:: Instructions to follow ::
Format the saved data entries below as a numbered list, leaving out blank lines and the pictures.

(Information supplied)

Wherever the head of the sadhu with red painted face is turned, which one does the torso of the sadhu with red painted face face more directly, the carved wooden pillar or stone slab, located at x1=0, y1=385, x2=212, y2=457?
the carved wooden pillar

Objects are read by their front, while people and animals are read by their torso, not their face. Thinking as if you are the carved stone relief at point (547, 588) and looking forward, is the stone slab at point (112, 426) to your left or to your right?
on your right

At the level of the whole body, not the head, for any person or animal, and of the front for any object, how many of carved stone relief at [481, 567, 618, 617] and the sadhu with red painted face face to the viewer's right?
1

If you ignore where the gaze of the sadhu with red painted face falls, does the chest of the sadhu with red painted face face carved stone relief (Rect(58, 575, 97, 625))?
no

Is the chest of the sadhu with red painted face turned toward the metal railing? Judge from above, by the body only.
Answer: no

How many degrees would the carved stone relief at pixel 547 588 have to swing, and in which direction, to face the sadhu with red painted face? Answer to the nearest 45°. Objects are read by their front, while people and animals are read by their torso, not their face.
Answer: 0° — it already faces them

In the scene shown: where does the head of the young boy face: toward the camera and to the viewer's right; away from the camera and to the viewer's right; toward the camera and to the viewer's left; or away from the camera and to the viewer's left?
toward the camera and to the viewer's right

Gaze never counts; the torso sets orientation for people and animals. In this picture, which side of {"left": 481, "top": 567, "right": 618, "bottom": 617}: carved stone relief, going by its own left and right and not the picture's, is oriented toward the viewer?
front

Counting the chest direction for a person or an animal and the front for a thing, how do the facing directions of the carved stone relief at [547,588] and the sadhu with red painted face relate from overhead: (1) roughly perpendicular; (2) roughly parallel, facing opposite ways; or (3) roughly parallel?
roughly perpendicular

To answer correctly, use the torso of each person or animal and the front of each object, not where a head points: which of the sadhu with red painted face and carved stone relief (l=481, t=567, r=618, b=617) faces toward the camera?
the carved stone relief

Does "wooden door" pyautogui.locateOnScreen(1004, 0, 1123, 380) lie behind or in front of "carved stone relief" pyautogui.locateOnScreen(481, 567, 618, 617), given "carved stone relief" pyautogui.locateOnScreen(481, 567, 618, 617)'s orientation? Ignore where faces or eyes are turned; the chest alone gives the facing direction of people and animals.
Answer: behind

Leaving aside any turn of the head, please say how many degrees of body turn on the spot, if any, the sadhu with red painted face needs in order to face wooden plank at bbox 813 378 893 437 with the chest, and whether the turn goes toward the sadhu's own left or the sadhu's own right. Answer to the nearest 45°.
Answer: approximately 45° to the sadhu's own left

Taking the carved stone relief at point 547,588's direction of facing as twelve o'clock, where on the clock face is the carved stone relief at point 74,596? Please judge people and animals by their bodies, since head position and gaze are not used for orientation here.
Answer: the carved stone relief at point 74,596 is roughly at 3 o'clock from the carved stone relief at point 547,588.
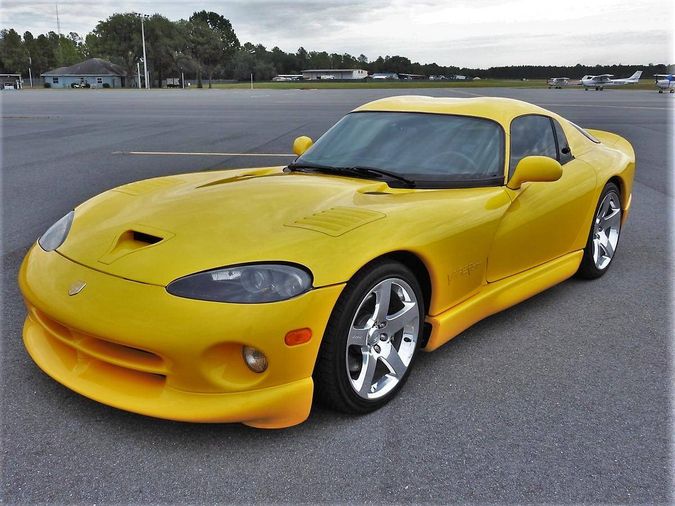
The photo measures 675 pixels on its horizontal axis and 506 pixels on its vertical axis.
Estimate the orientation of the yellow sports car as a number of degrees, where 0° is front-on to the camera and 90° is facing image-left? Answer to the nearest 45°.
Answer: approximately 45°
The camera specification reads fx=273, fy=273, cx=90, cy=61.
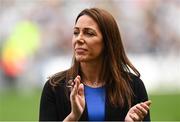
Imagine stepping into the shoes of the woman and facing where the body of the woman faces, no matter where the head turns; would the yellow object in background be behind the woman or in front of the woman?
behind

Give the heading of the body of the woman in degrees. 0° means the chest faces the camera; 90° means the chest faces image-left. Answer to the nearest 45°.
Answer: approximately 0°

(End Information supplied)

:: Task answer ::
1. Wherever the head of the sadhu with red painted face is turned, which one does the torso of the sadhu with red painted face face more directly, the carved wooden pillar or stone slab, located at x1=0, y1=385, x2=212, y2=457?
2. the carved wooden pillar
3. Objects are read by their front, while people and animals are read by their torso, not their face. Thinking as if you are the carved stone relief at point (547, 588) and looking forward, is the stone slab at point (112, 426) to your left or to your right?
4. on your right
5. At the level of the whole body, not the head, for any person or animal, and of the front for any object, how many of carved stone relief at [481, 567, 618, 617] and the sadhu with red painted face face to the viewer's right?
6. 1
7. If you ignore where the gaze of the sadhu with red painted face falls, does the chest of the sadhu with red painted face face carved stone relief (Rect(58, 575, 97, 625))?
8. no
9. Is the chest of the sadhu with red painted face turned toward the metal railing? Judge from above, by the body only.
10. Answer: no
11. How many degrees would the carved stone relief at pixel 547 588 have to swing, and in which direction, to face the sadhu with red painted face? Answer to the nearest 45°. Objects are read by their front, while people and animals are read by their torso, not their face.
12. Answer: 0° — it already faces them
13. In the scene shown: where does the head of the young boy face: toward the camera and to the viewer's right; away from the camera and to the viewer's right; toward the camera and to the viewer's left; or away from the camera and to the viewer's left?
14. toward the camera and to the viewer's right
15. Gaze never counts; the torso sets orientation for people and animals. In this picture, which side of {"left": 481, "top": 567, "right": 618, "bottom": 617}: carved stone relief, going by its own left and right and not the picture's, is oriented toward the viewer?
16. front
17. Counting the chest direction for a person or an animal and the front for a thing, how do the facing directions of the carved stone relief at [547,588] and the sadhu with red painted face relate from overhead: (1) roughly perpendicular; (2) roughly parallel, facing opposite ways; or (3) roughly parallel?
18. roughly perpendicular
19. To answer correctly, use the torso of each person or animal and the front of each object, not where a head points: which of the sadhu with red painted face and carved stone relief (l=481, t=567, r=618, b=617) faces toward the camera?
20. the carved stone relief
21. Does "wooden door" pyautogui.locateOnScreen(1004, 0, 1123, 380) lie behind or in front of "carved stone relief" pyautogui.locateOnScreen(481, 567, 618, 617), given "carved stone relief" pyautogui.locateOnScreen(481, 567, 618, 617)'s orientation? Ignore where faces or eyes are turned; the chest alone gives the facing direction of people and animals.
22. Answer: behind
23. Leaving aside any turn of the head, please say how many degrees of body turn on the spot, if any, the sadhu with red painted face needs in order to face wooden plank at bbox 813 378 893 437 with the chest, and whether the turn goes toward the sadhu's own left or the sadhu's own right. Answer to the nearest 45°.
24. Answer: approximately 45° to the sadhu's own left
25. Taking the carved stone relief at point 547,588's direction of facing as twelve o'clock, where on the clock face is the carved stone relief at point 74,596? Please judge people and animals by their bodies, since head position and gaze are not used for orientation here.
26. Answer: the carved stone relief at point 74,596 is roughly at 3 o'clock from the carved stone relief at point 547,588.
27. The photo measures 675 pixels on its horizontal axis and 506 pixels on its vertical axis.
28. Estimate the orientation of the yellow sports car as a number of degrees, where 0° is front-on to the camera and 90° is facing image-left? Answer to the nearest 45°.
29. Answer: approximately 45°
30. The camera specification reads fx=273, fy=273, cx=90, cy=61.
31. Imagine stepping into the shoes of the woman and facing where the body of the woman faces, no matter where the head turns; would the yellow object in background be behind the woman or in front of the woman?
32. behind
33. Give the heading of the body of the woman in degrees. 0° means the chest faces the camera; 90° means the chest faces image-left. Answer to the nearest 45°.
34. Answer: approximately 0°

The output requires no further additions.